EXTRACTED INFORMATION —
◇ ◇ ◇

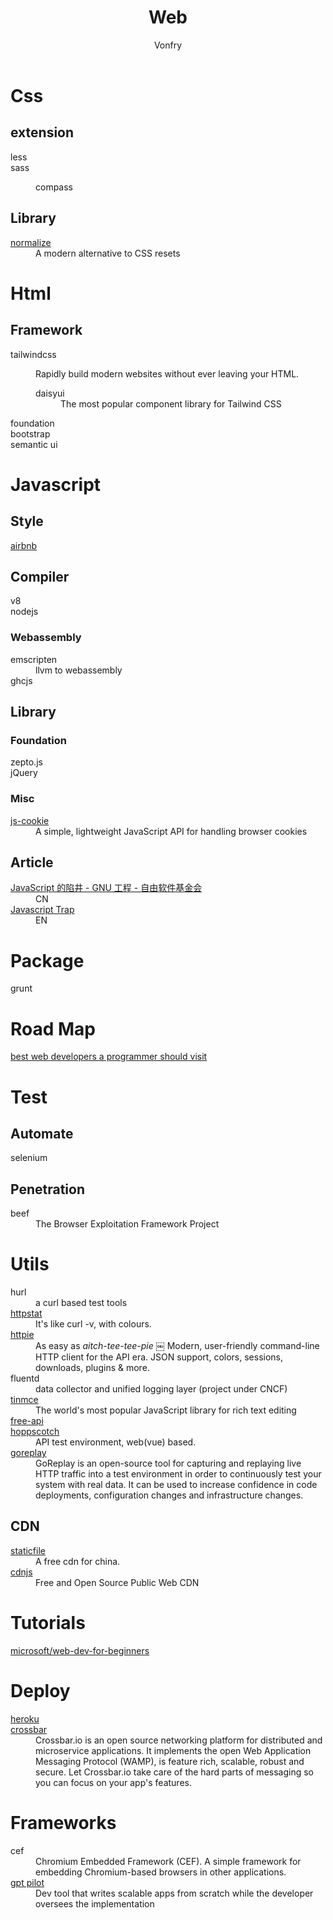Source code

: #+TITLE: Web
#+AUTHOR: Vonfry

* Css

** extension
   - less ::
   - sass ::
       - compass ::
** Library
   - [[https://github.com/necolas/normalize.css][normalize]] :: A modern alternative to CSS resets

* Html
** Framework
  - tailwindcss :: Rapidly build modern websites without ever leaving your HTML.
      - daisyui :: The most popular component library for Tailwind CSS
  - foundation ::
  - bootstrap ::
  - semantic ui ::

* Javascript

** Style
   - [[https://github.com/airbnb/javascript][airbnb]] ::

** Compiler
   - v8 ::
   - nodejs ::

*** Webassembly
    - emscripten :: llvm to webassembly
    - ghcjs ::

** Library
*** Foundation
    - zepto.js ::
    - jQuery ::
*** Misc
   - [[https://github.com/js-cookie/js-cookie][js-cookie]] :: A simple, lightweight JavaScript API for handling browser cookies
** Article
   - [[https://www.gnu.org/philosophy/javascript-trap.zh-cn.html][JavaScript 的陷井 - GNU 工程 - 自由软件基金会]] :: CN
   - [[https://www.gnu.org/philosophy/javascript-trap.en.html][Javascript Trap]] :: EN

* Package
  - grunt ::

* Road Map
  - [[https://github.com/sdmg15/Best-websites-a-programmer-should-visit][best web developers a programmer should visit]] ::

* Test
** Automate
   - selenium ::

** Penetration
   - beef :: The Browser Exploitation Framework Project

* Utils
  - hurl :: a curl based test tools
  - [[https://github.com/davecheney/httpstat][httpstat]] :: It's like curl -v, with colours.
  - [[https://github.com/httpie/httpie][httpie]] :: As easy as /aitch-tee-tee-pie/ ￼ Modern, user-friendly
    command-line HTTP client for the API era. JSON support, colors, sessions,
    downloads, plugins & more.
  - fluentd :: data collector and unified logging layer (project under CNCF)
  - [[https://github.com/tinymce/tinymce][tinmce]] :: The world's most popular JavaScript library for rich text editing
  - [[https://github.com/fangzesheng/free-api][free-api]] ::
  - [[https://github.com/hoppscotch/hoppscotch][hoppscotch]] :: API test environment, web(vue) based.
  - [[https://github.com/buger/goreplay][goreplay]] :: GoReplay is an open-source tool for capturing and replaying
    live HTTP traffic into a test environment in order to continuously test your
    system with real data. It can be used to increase confidence in code
    deployments, configuration changes and infrastructure changes.

** CDN
  - [[https://www.staticfile.net/][staticfile]] :: A free cdn for china.
  - [[https://cdnjs.com/][cdnjs]] :: Free and Open Source Public Web CDN

* Tutorials
  - [[https://github.com/microsoft/Web-Dev-For-Beginners][microsoft/web-dev-for-beginners]] ::

* Deploy
  - [[https://www.heroku.com][heroku]] ::
  - [[https://crossbar.io/][crossbar]] :: Crossbar.io is an open source networking platform for
    distributed and microservice applications. It implements the open Web
    Application Messaging Protocol (WAMP), is feature rich, scalable, robust and
    secure. Let Crossbar.io take care of the hard parts of messaging so you can
    focus on your app's features.

* Frameworks
  - cef :: Chromium Embedded Framework (CEF). A simple framework for embedding
    Chromium-based browsers in other applications.
  - [[https://github.com/Pythagora-io/gpt-pilot][gpt pilot]] :: Dev tool that writes scalable apps from scratch while the
    developer oversees the implementation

◇ ◇ ◇

WORK TO COMPLETE — Above are the entries; copy out every line among them that contains the word "popular".

EXPECTED ANSWER —
      - daisyui :: The most popular component library for Tailwind CSS
  - [[https://github.com/tinymce/tinymce][tinmce]] :: The world's most popular JavaScript library for rich text editing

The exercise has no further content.